As any SF fan should know, the population of the Universe is zero...


----------



## Harpo (Mar 26, 2013)

or as near to nothing as makes no odds....


----------



## K. Riehl (Mar 30, 2013)

The argument against this theory is why hasn't some other life form already accomplished this? Beings from another part of the galaxy may have had a billion years to do this already and we haven't heard a peep via any of our listening devices. Of course they could have seeded the stars long ago and become....us?


----------



## Harpo (Mar 31, 2013)

K. Riehl said:


> The argument against this theory is why hasn't some other life form already accomplished this? Beings from another part of the galaxy may have had a billion years to do this already and we haven't heard a peep via any of our listening devices.

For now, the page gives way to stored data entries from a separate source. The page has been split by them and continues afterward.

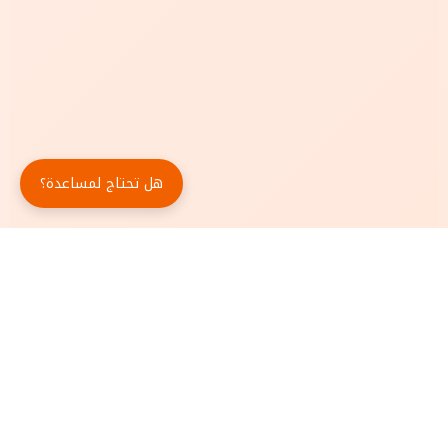
هل تحتاج لمساعدة؟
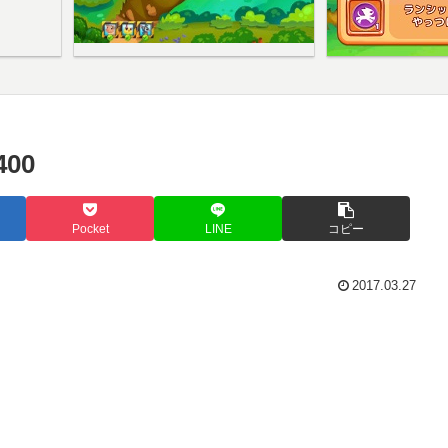
00
Pocket
LINE
コピー
2017.03.27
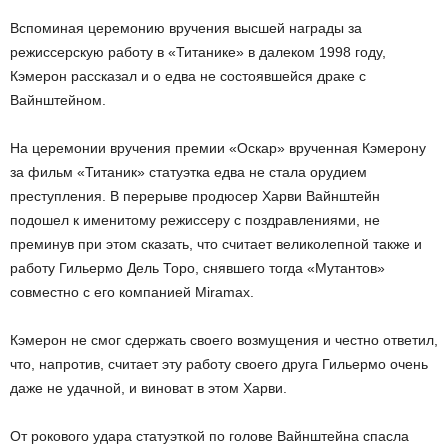
Вспоминая церемонию вручения высшей награды за
режиссерскую работу в «Титанике» в далеком 1998 году,
Кэмерон рассказал и о едва не состоявшейся драке с
Вайнштейном.
На церемонии вручения премии «Оскар» врученная Кэмерону
за фильм «Титаник» статуэтка едва не стала орудием
преступления. В перерыве продюсер Харви Вайнштейн
подошел к именитому режиссеру с поздравлениями, не
преминув при этом сказать, что считает великолепной также и
работу Гильермо Дель Торо, снявшего тогда «Мутантов»
совместно с его компанией Miramax.
Кэмерон не смог сдержать своего возмущения и честно ответил,
что, напротив, считает эту работу своего друга Гильермо очень
даже не удачной, и виноват в этом Харви.
От рокового удара статуэткой по голове Вайнштейна спасла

Of course they could have seeded the stars long ago and become....us?


 


You're assuming that our 'goldilocks zone' would be the same as something _else_'s goldilocks zone.  Maybe they colonised the galaxy and in our local area they prefer Mercury or Venus or Jupiter or the Kuiper Belt?

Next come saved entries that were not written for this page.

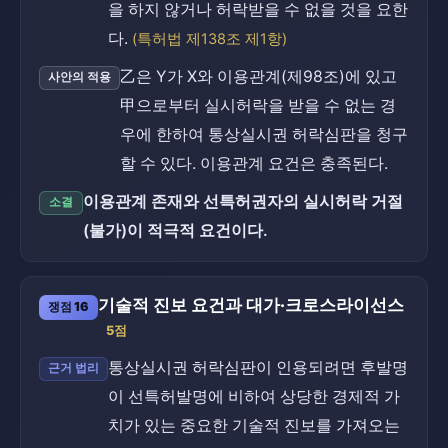
을 하지 않거나 허락받을 수 없을 것을 요한
다.
(특허법 제138조 제1항)
乙은 Y가 X와 이용관계(제98조)에 있고
사안의 적용
甲으로부터 실시허락을 받을 수 없는 경
우에 한하여 통상실시권 허락심판을 청구
할 수 있다. 이용관계 요건은 충족된다.
이용관계 존재와 선특허권자의 실시허락 거절
소결
(불가)이 적극적 요건이다.
기술적 진보 요건과 대가·크로스라이선스
쟁점 16
5점
통상실시권 허락심판이 인용되려면 후발명
근거 법리
이 선특허발명에 비하여 상당한 경제적 가
치가 있는 중요한 기술적 진보를 가져오는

I think it's about the population - let's assume that one person in a million actually _wants_ to go to another planet and gets to go.  (I'm basing this on the fact that only a tiny proportion of the population actually want to become an air force pilot, and that only a tiny proportion of air force pilots actually want to become an astronaut, and that only a tiny proportion of wannabe astronauts actually get to go into space)
So, with one person in a million going off to colonise other planets, how long will it take until we have a large enough crew to populate one colony ship?  A thousand colony ships?  A hundred billion colony ships?


----------